TSP Sees Across-the-Board Gains for First Time in Five Months
Every offering in the retirement plan experienced modest growth in November.
All the funds in the federal employee Thrift Savings Plan were up in November, marking the second consecutive month of positive growth.
Last month was the first since June the retirement investment accounts for federal employees saw across-the-board growth. The C Fund, invested in common stocks, rose 2.7 percent in November, the most of any TSP offering. It also has easily been the strongest performer in 2014, jumping more than 14 percent for the year.
International stocks in the I Fund were up for the first time since July, increasing 0.51 percent in November. The fund is the only TSP offering down in 2014, dropping 1.19 percent on the year. TSP participants have divested from the I Fund in recent months, according to officials at TSP’s governing board. Participants are shifting funds to the S and lifecycle funds due to volatility in European markets, including that caused by the ongoing Ukraine-Russia conflict.
The S Fund, invested in small and midsize companies, grew 1.33 percent for the month, and is up the second most in 2014, at 6.74 percent. The fixed income bonds (F) and government securities (G) funds saw modest gains last month, growing 0.74 percent and 0.17 percent, respectively. The F Fund has risen 6.52 percent in 2014, while the G Fund is up 2.12 percent for the year.
The plan’s lifecycle offerings -- which move participants to a more conservative mix of investments as they near retirement -- all boasted positive returns last month, albeit lower increases than October. L Income, for those who have already started withdrawing money, was up 0.55 percent for the month; L 2020 increased 1.04 percent; L 2030, 1.27 percent; L 2040, 1.42 percent; and L 2050, 1.55 percent.

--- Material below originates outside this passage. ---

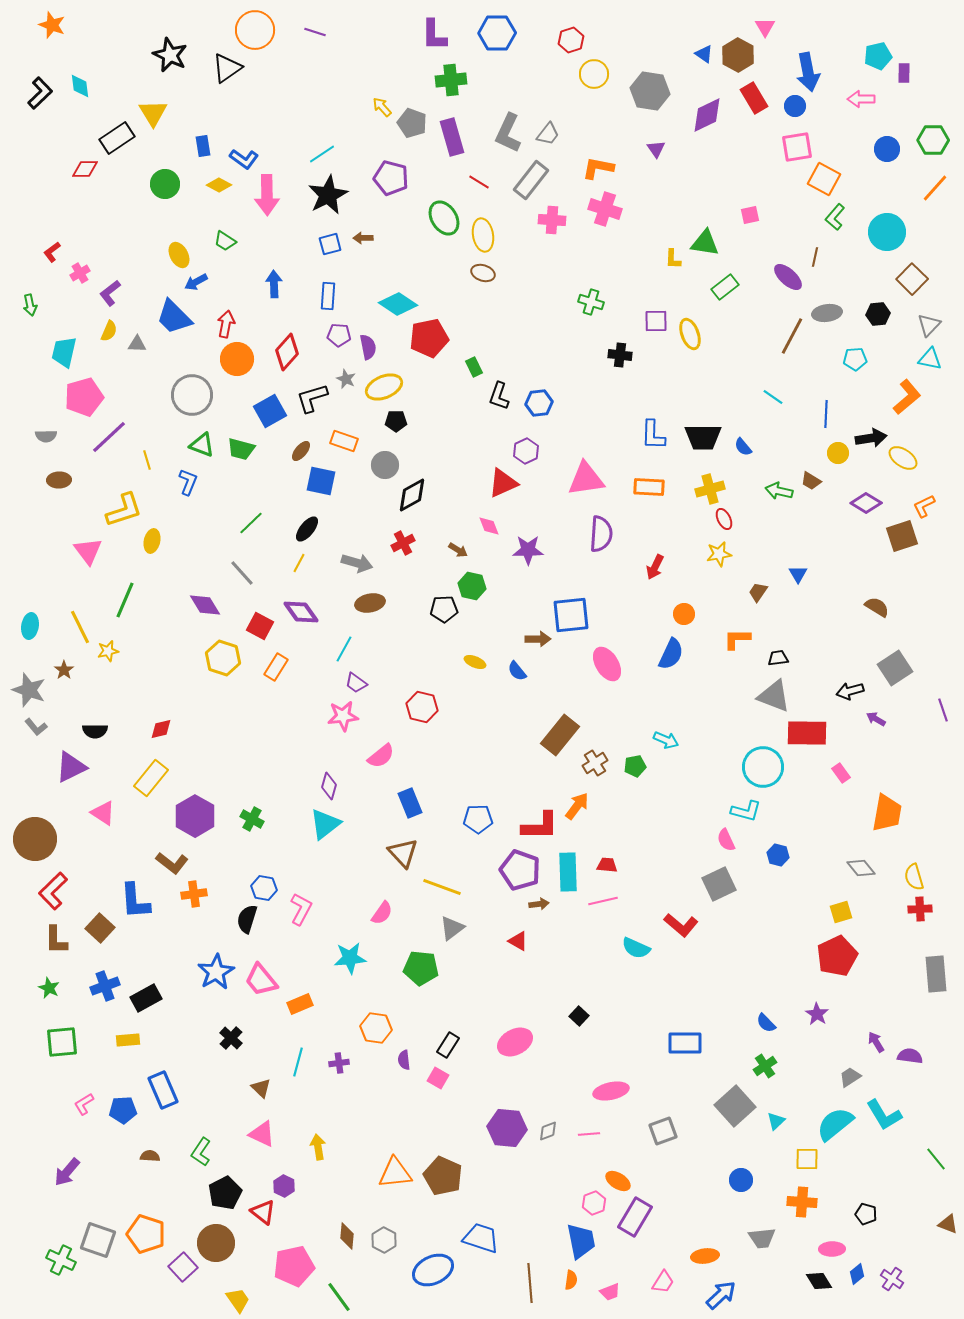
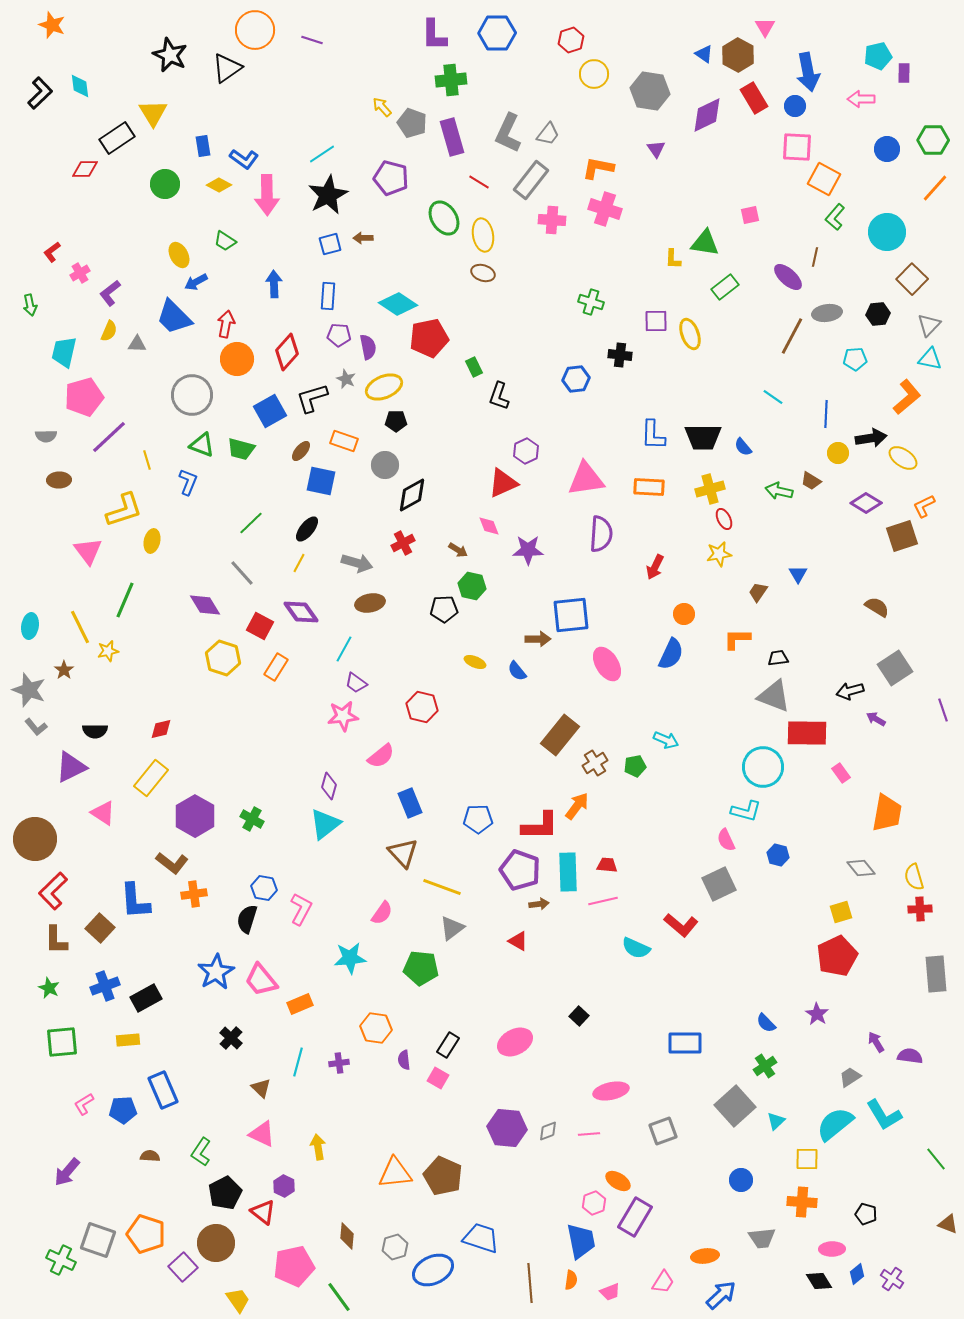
purple line at (315, 32): moved 3 px left, 8 px down
pink square at (797, 147): rotated 12 degrees clockwise
blue hexagon at (539, 403): moved 37 px right, 24 px up
gray hexagon at (384, 1240): moved 11 px right, 7 px down; rotated 15 degrees clockwise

The lifecycle funds are well into the black for the year-to-date as well. L Income is up 3.81 percent, L 2020 has gained 5.59 percent, L 2030 has increased 6.46 percent, L 2040 has grown 7.03 percent, and L 2050 is up 7.38 percent.

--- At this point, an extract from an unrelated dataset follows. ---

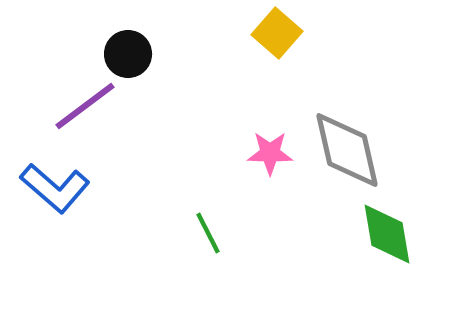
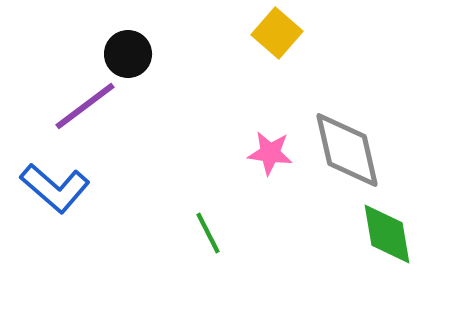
pink star: rotated 6 degrees clockwise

Both the House and Senate have passed measures to default new federal employees into the age-appropriate lifecycle fund rather than the more conservative G Fund, but one chamber must pass the other’s version for the bill to be sent to President Obama. The Federal Retirement Thrift Investment Board has expressed confidence the change will clear the procedural hurdle before the current legislative session ends later this month.